Columns, Opinion

VASQUEZ: Senses of home

I take a step outside the cool arms of air conditioning. The blue brightness makes my eyes squint even behind my dark sunglasses. Twenty different shades of green are at my sandaled feet. My hair is flying behind me in a light breeze that doesn’t quite mask the heavy humidity. I walk out of the shade and into the burning sunlight that is felt in every cell of my body. Vivid colors and heat on my bare skin. This is what I see when I think of home.

Ah, the Sunshine State. I grew up in these suburban streets, just a short drive away from the beach, close enough for adventures in the city jungles of Miami and Fort Lauderdale. There truly is nothing like your hometown. It doesn’t matter how many places you visit, travel to or settle down in. Where you grow up defines you in a way nothing else can. It takes an early hold on your heart and writes its secrets in your veins.

Home. This one word will evoke a world of flashbacks and sensations, a different feeling for each individual. At some point, the word will take on multiple meanings as you try and merge the senses of the past and the present. When you invest your heart and soul into a place, its essence will become the lifeblood that keeps you going. The more places you invest in, the stronger you will be moving forward.

The cold doorknob turns in my hand, and I hop lightly down the three steps into the brisk autumn air. Shades of orange and pink that don’t exist in the English language paint the sky a brilliant sunset. The trees whistle a song to the wind that rests on their branches. The marriage of history and modernity is celebrated in the buildings that surround me. In the street, cars fight like schoolchildren for their place in the road. Soft chatter. Horns beeping. Buses exhaling. Above my head, my lighthouse has just turned on: The square Citgo sign smiles at me, always waiting to guide me home.

Boston. My latest definition of home. Sometimes it takes a while to adapt to a place, but it has been less than a year for me and I already find myself melting in its essence. I feel the city life pumping in my heart, emphasizing my experiences and reminding me there is still so much I haven’t seen. I take one look outside my brownstone window, and I know this place will have as strong a presence within me as the blazing warmth from my hometown.

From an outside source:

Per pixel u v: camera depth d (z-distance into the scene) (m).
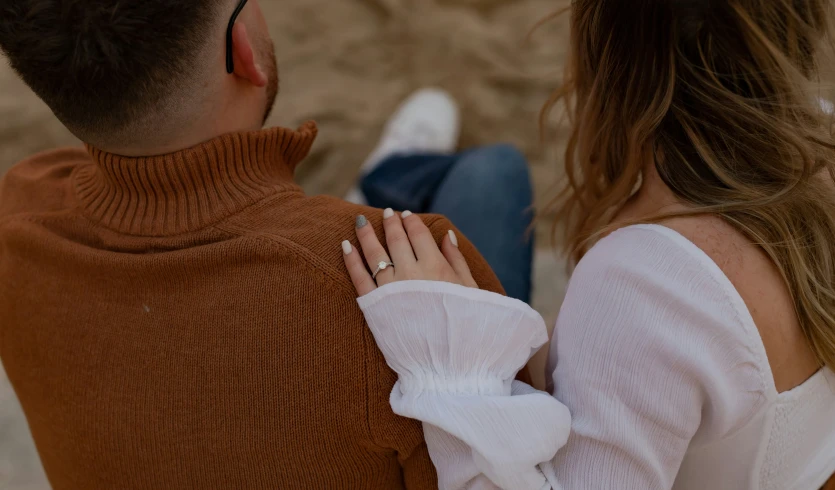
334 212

These are my two somewhat conflicting definitions of home. They swirl in my heart and blend together. I hear the sounds of the city that has changed me, taught me, and defined me in so short a time. I feel the hot sand on my skin and the salty ocean atmosphere in my lungs that relaxes my mind and my senses. The opposite ends of the East Coast that play tug of war with the strings of my heart.

And it is wonderful. The sensations fuse in their extremes and create this unique definition made for me and no one else. I wouldn’t trade it for the world. One day, I will move away again. I will make my home in a new place. It will be completely unfamiliar and vibrating in its mysteries. Time will pass. I will breathe my life into my new environment and let it charge me with all it has to offer. As I change and adapt once again, it will slowly begin to add its own colors to my heart. The definition will grow wider and more meaningful. New faces will smile at me, new memories will grab my senses and become the images I see when I close my eyes.

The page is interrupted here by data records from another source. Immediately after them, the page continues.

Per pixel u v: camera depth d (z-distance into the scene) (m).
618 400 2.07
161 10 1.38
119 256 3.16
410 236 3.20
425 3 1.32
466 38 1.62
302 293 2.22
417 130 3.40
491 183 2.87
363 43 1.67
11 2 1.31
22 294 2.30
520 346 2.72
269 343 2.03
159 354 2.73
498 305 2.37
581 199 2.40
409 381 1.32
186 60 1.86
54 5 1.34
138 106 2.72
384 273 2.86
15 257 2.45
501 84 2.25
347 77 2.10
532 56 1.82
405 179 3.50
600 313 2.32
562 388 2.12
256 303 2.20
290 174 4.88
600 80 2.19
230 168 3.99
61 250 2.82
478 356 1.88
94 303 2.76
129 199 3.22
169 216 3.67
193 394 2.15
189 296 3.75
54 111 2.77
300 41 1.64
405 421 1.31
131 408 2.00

A quote to live by: “The world is a book, and those who do not travel read only a page.” Do not be afraid to make multiple homes. Let your surroundings define you. Invest yourself in new places and let them become as much a part of you as you are of them. Create these senses of home in every place you give your heart to. And most importantly, never forget the home that started it all, whose voice resounds louder than any in the script of your life.